(Extract Opens)
Highlights
- Biodiversity: Udanti-Sitanadi Tiger Reserve in Chhattisgarh draws attention for its ecological corridor links with Kawal, Tadoba, and Kanha reserves.
- International: SCO Summit 2025 opens with the theme "Upholding the Shanghai Spirit: SCO on the Move."
- Technology: Adi Vaani, an AI-based translation tool for tribal languages, launched by the Ministry of Tribal Affairs.
- Finance: INTERPOL Purple Notices and the Online Suspect Registry System both in the news for cross-border crime cooperation.
- Environment: Green Credit Programme under the Environment Protection Act, 1986, administered by ICFRE.
1. Udanti-Sitanadi Tiger Reserve: connectivity is the story
GS area: Environment and Ecology
Udanti-Sitanadi Tiger Reserve in Chhattisgarh entered prelims discussions this week for its landscape-level ecological connectivity. This is the kind of map-plus-institution question UPSC rewards.
- Location: Chhattisgarh. Comprises Udanti Wildlife Sanctuary and Sitanadi Wildlife Sanctuary as its two units.
- Corridor links: The reserve shares ecological connectivity with Kawal Tiger Reserve (Telangana), Tadoba-Andhari Tiger Reserve (Maharashtra), and Kanha Tiger Reserve (Madhya Pradesh). This makes it a central node in the central Indian tiger landscape.
- Terrain features: The hills of Kutroo, Kandlapatru, and Matti Murka define the landscape. Dense sal forests with streams feed the Mahanadi system.
- Project Tiger: India launched Project Tiger in 1973. It is now administered by the National Tiger Conservation Authority (NTCA) under the Wildlife Protection Act, 1972.
- Tiger reserves in India: 55 notified tiger reserves as of 2025, covering about 75,000 sq km.
The connectivity argument matters. Isolated tiger populations collapse genetically within generations. A reserve that links four major tiger landscapes is an ecological asset of national importance.
Static linkage: Biodiversity (environment), Project Tiger, NTCA.
(Extract Closes)
● **List of tasks**:
1. Retype the passage of the current-affairs notes that begins at the words "- Corridor links: The" and stops after "the Mahanadi system.".
2. In the current-affairs notes, which hills define the landscape of Udanti-Sitanadi Tiger Reserve?
3. Do these statements agree with the current-affairs notes? For each, answer yes or no and quote the deciding words. (a) Project Tiger began in 1973. (b) The NTCA administers the Green Credit Programme. (c) Kawal Tiger Reserve lies in Maharashtra.
You can leave the data aside; none of it is needed.
(Data extracts Opens)
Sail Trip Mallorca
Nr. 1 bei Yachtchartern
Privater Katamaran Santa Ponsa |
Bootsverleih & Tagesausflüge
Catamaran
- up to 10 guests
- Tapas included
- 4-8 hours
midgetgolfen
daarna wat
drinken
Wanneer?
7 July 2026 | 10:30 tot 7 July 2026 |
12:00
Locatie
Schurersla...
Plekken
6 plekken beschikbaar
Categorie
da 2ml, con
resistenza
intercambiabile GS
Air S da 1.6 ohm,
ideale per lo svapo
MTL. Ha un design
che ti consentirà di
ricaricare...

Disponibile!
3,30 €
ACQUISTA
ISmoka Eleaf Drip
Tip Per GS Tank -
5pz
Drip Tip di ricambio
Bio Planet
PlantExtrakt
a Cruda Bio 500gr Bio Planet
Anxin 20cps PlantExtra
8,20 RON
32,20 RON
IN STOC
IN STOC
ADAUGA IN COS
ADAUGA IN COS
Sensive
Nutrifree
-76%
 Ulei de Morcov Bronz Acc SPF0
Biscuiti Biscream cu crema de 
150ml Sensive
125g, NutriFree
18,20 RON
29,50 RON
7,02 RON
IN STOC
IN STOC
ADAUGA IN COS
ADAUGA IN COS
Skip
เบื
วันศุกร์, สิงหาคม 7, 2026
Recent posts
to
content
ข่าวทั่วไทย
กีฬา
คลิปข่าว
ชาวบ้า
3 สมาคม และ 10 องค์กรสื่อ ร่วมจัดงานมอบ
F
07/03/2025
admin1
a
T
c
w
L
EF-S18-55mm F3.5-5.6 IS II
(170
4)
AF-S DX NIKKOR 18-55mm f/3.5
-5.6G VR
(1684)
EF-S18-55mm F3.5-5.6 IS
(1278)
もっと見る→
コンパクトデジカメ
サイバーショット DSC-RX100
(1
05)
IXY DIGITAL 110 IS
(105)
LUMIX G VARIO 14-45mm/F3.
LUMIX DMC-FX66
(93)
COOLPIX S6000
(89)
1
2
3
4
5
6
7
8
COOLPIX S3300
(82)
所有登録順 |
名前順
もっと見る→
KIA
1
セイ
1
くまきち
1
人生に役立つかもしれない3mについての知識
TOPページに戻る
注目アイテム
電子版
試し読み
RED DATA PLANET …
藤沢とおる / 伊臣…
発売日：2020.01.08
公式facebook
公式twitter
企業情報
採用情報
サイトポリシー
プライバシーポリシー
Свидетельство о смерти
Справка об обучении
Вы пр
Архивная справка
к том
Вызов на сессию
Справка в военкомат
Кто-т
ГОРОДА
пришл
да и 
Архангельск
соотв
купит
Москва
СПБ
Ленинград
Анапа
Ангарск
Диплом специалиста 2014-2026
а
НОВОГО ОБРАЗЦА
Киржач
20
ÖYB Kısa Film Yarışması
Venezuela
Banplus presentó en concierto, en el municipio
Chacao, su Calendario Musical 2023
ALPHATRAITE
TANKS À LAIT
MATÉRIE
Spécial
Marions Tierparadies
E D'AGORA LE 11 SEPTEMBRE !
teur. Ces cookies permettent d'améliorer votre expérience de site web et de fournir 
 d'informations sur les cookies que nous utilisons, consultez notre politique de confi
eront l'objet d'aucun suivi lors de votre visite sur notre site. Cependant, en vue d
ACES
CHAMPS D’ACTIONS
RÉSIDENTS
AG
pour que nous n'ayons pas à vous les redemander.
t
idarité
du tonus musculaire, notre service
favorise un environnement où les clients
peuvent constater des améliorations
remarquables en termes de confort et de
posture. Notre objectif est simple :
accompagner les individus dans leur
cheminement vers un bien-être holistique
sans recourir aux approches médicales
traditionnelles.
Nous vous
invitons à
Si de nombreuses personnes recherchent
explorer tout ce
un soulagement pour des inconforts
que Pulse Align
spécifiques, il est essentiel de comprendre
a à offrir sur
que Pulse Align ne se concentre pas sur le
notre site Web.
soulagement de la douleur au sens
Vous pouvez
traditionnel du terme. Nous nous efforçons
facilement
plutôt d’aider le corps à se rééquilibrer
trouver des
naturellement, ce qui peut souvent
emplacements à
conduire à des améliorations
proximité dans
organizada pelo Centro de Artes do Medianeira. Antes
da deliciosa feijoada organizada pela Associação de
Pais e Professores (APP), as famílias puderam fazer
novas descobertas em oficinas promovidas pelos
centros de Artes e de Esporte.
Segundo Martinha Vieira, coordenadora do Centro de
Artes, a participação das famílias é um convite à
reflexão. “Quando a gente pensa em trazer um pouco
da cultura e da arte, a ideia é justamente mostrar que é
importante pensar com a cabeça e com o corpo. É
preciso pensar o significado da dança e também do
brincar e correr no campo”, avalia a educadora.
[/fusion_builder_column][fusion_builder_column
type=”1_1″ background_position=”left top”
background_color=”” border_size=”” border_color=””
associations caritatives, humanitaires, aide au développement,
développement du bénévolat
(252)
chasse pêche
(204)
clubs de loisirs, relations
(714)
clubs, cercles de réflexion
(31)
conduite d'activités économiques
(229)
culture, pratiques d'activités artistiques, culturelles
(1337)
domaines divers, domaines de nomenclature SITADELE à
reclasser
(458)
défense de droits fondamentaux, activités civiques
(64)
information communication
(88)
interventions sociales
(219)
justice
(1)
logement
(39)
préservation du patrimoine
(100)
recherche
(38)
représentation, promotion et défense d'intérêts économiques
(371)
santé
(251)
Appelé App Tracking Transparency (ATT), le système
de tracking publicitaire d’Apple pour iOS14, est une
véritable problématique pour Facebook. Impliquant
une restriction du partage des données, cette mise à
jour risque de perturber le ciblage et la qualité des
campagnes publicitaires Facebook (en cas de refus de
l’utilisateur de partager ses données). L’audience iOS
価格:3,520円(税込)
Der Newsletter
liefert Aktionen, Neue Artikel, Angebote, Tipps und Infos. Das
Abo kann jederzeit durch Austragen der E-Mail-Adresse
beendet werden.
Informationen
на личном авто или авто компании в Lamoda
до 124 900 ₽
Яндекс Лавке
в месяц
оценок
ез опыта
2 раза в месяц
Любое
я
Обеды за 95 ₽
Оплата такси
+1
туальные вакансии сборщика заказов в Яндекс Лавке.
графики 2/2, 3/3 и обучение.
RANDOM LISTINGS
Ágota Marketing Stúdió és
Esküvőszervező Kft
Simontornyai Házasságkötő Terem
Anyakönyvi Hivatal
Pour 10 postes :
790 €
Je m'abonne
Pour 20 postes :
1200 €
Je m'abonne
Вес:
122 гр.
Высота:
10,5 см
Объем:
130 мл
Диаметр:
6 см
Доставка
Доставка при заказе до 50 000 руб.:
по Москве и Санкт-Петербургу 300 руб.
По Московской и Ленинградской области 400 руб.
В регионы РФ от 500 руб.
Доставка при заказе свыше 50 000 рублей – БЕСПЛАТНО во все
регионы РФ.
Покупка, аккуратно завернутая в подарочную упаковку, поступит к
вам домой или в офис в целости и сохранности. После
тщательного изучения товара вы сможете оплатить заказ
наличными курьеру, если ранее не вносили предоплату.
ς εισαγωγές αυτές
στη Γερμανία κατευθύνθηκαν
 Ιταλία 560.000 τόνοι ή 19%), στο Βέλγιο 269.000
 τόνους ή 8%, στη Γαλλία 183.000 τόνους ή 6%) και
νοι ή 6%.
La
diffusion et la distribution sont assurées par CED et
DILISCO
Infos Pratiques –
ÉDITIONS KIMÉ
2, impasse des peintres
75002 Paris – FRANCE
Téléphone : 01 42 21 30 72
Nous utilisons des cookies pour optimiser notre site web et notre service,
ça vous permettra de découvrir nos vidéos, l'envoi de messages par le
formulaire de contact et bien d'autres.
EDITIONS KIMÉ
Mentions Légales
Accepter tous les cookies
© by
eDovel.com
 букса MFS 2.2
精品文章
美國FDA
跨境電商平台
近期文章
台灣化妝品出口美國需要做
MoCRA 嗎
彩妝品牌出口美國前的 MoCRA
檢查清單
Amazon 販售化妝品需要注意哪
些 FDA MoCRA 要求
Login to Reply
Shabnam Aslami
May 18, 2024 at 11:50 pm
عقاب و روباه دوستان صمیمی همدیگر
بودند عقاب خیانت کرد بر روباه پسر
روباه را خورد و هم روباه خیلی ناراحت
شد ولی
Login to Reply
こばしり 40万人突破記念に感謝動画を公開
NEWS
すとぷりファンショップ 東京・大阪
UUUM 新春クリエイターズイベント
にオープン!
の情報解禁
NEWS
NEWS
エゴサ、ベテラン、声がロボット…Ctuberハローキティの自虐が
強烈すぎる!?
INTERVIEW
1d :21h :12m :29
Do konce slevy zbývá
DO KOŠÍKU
(Data extracts Closes)
● **Solutions to the tasks**:
1.
- Corridor links: The reserve shares ecological connectivity with Kawal Tiger Reserve (Telangana), Tadoba-Andhari Tiger Reserve (Maharashtra), and Kanha Tiger Reserve (Madhya Pradesh). This makes it a central node in the central Indian tiger landscape.
- Terrain features: The hills of Kutroo, Kandlapatru, and Matti Murka define the landscape. Dense sal forests with streams feed the Mahanadi system.

2. The hills of Kutroo, Kandlapatru, and Matti Murka.

3.
(a) Yes: "India launched Project Tiger in 1973."
(b) No: "administered by ICFRE."
(c) No: "Kawal Tiger Reserve (Telangana)"